#### Supplied material ####
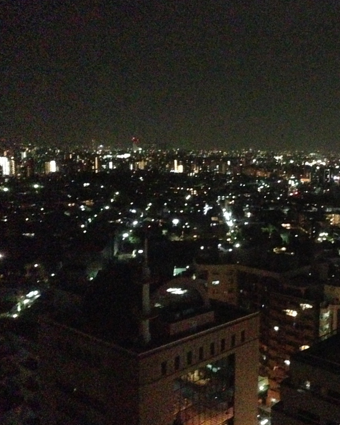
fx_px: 1095
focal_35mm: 87
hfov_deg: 17.5
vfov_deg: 22.0
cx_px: 283
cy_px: 213
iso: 3200
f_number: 2.4
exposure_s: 1/15
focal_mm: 4.12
####
→ **What this task involves**: Print precisely the lines from the one with "vfov_deg: 22.0" through the end of the data above, adding nothing.

→ **Answer space**:
vfov_deg: 22.0
cx_px: 283
cy_px: 213
iso: 3200
f_number: 2.4
exposure_s: 1/15
focal_mm: 4.12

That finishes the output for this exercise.